| One-Minute Clinician

Helping Informal Caregivers to Give Care

We ask informal caregivers to do things that 20 or 30 years ago, we would have hesitated to ask a nurse to do at home. They struggle with these issues such as “How do I assess the pain to determine are they really having pain?” “How much of the medication do I give?” “Which medication do I give?” “How do I know when to call the hospice nurse?” for example. Often the hospice nurse will come visit and, at the conclusion of the visit, say, “Great visit. Call me anytime; we’re on-call 24/7. If anything new comes up, if a symptom develops, if things get worse, give us a call.” The nurse flies out the door, and the family member, the informal caregiver, is sitting there, wondering what do they mean by ‘if something comes up’ or ‘what does worse look like?’ or ‘what does a new symptom look like?’ So they’re very confused about when to call. They’re hesitant to use opioids because they hear what’s going on, and they’re fearful of overdosing their loved one. But if they don’t give them enough medication and then the patient passes away, they’re left to worry “Did I give enough medication?” or “Did my mother suffer?” I’m very, very interested in what we can do as best practices to support these informal caregivers particularly in medication management, which is my area of interest. We have some interesting research going on, and I look forward to seeing how that all pans out. It is everybody’s job—the entire team—to teach the informal caregiver. Also, I’m very invested in teaching the whole multiprofessional team how to pull off all the skills that we have to bring to the table and caring for someone with a serious illness. The chaplain needs to know about true diagnosed anxiety because if a person is truly anxious, they really can’t talk about their eternal reward; they have to get their anxiety addressed. If someone is physically uncomfortable, they can’t talk about their advanced directives.

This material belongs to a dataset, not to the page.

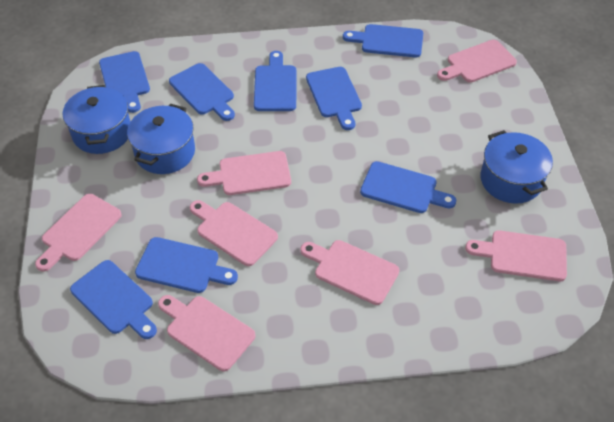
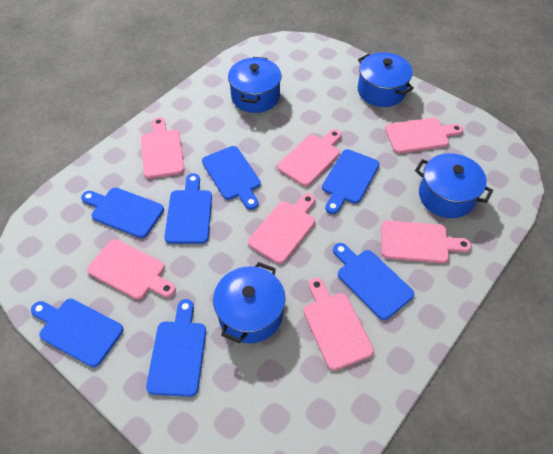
blue cutting board: 8 -> 7
blue pot: 3 -> 4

Similarly, often when I go to adjust the medication regimen, by just asking a few simple questions, I can determine if the patient’s big issue really is a psychosocial or spiritual issue; it’s not really a physical complaint. It’s every practitioner on the team’s job to take care of the unit of care, which is both the patient- and the family-centric model. It’s the patient, the family who, of course, are the informal caregivers. It really does take a village to take care of a patient and a family wrestling with a serious illness.